Posts Tagged ‘Amy Freston’

Ruddigore, Opera North, Barbican, November 2011

25 November, 2011

W. S. Gilbert, the librettist for this work, was a master of wit, not just on paper but spontaneously in conversation. When a neighbour referred admiringly to Ruddigore calling it Bloodygore, Gilbert objected, so the neighbour said: “Same thing isn’t it?” WSG was swift as a rapier, “If I admire your ruddy countenance, it doesn’t mean I like your bloody cheek, which I don’t”.

All images Robert Workman

There’s no blood in Ruddigore, but there is a ghostly episode after our hero, Robin has reluctantly accepted his real name of Sir Ruthven Murgatroyd, whose position as the Lord of Ruddigore gives him the accursed obligation of committing a crime a day. Failure to do so condemns him to death. His attempted crimes are rather inadequate, and in Act II ancestral paintings come to life to accuse him of failure. This pantomime-like episode was very well done, with excellent sets and lighting by Richard Hudson and Anna Watson. All seems lost, but the trick in the plot is that the honest Robin suddenly realises that failure to commit a crime is suicide, which itself is a crime …

Robin and Rose, just before the intervention

Robin was delightfully sung and portrayed by Grant Doyle, a versatile performer whom I last saw as a bearded Abraham in Clemency, a serious Biblical opera by James MacMillan. His beloved Rose Maybud was beautifully sung by Amy Freston whose body movements were those of a ballerina. She even did a small jeté en tournant at the end, and the sheer joy of her performance was a charm in itself. Robin’s foster-brother, Dick Dauntless was engagingly performed by Hal Cazalet, and the rest of the cast formed an excellent team around these three principals, including Heather Shipp as the Mad Margaret, Steven Page as the ancestral Sir Roderic, Richard Burkhard as the sly Sir Despard, and Anne-Marie Owens as Dame Hannah, all well directed by Jo Davies.

The ghosts of Ruddigore

Sullivan’s music was played with wit and enthusiasm under the direction of John Wilson, and it was a pleasure to see a performance of this lesser-known operetta from the Gilbert and Sullivan stable.

Performances at the Barbican continue until November 26 — for details click here.

Parthenogenesis, Royal Opera House, Linbury Studio, June 2009

14 June, 2009

Parthenogenesis_385x185_572890a

When the curtain fell the audience waited for a scene change that never came. Eventually someone applauded and when this was taken up, the curtain lifted so the cast could take bows — it was the end of the opera.
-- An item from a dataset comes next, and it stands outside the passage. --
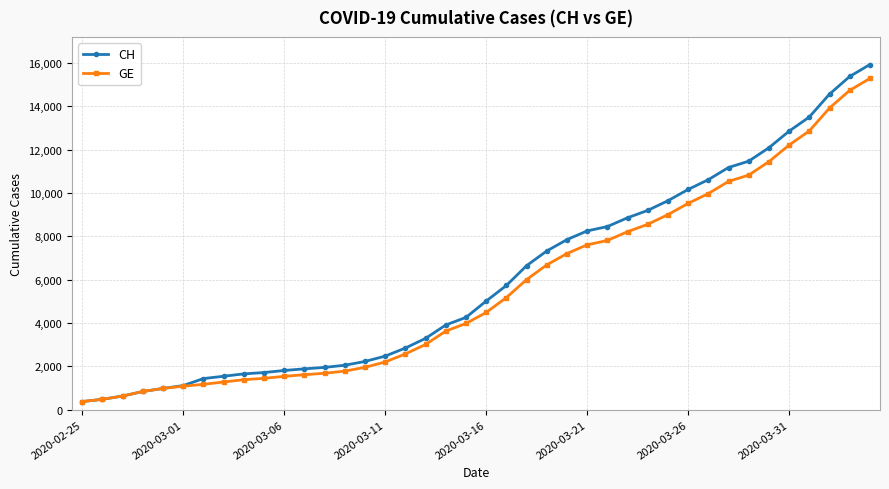

What is the highest value of the GE series?

15284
The inspiration for this opera was far more striking than the result. In 1944 in Hanover a young woman was thrown to the pavement by a bomb blast nearby, suffered minor injuries, and nine months later gave birth to a daughter. The girl was said to have identical fingerprints, and other genetic indicators, to her mother, who insisted that she had never had sex with anyone. Doctors confirmed this seemed to be the case, and conjectured that the shock of the bomb may have triggered parthenogenesis — non-sexual reproduction — a word derived from the Greek parthenon meaning a young maiden.

On this unlikely theme the composer James MacMillan has created a 50-minute opera in which an adult clone named Anna lies in hospital in the last stages of ovarian cancer. In her sleep she recalls her mother’s meeting a fallen angel who visits her bedroom to inform her she will give birth without first having sex. The mother and the angel are singing roles, performed by Amy Freston and Stephan Loges, while Charlotte Roach took the spoken role of Anna. The text was by Michael Symmonds Roberts, and while James MacMillan is a composer inspired by intellectual and religious themes, he seems to be no man of the stage. As a piece of theatre this simply didn’t work.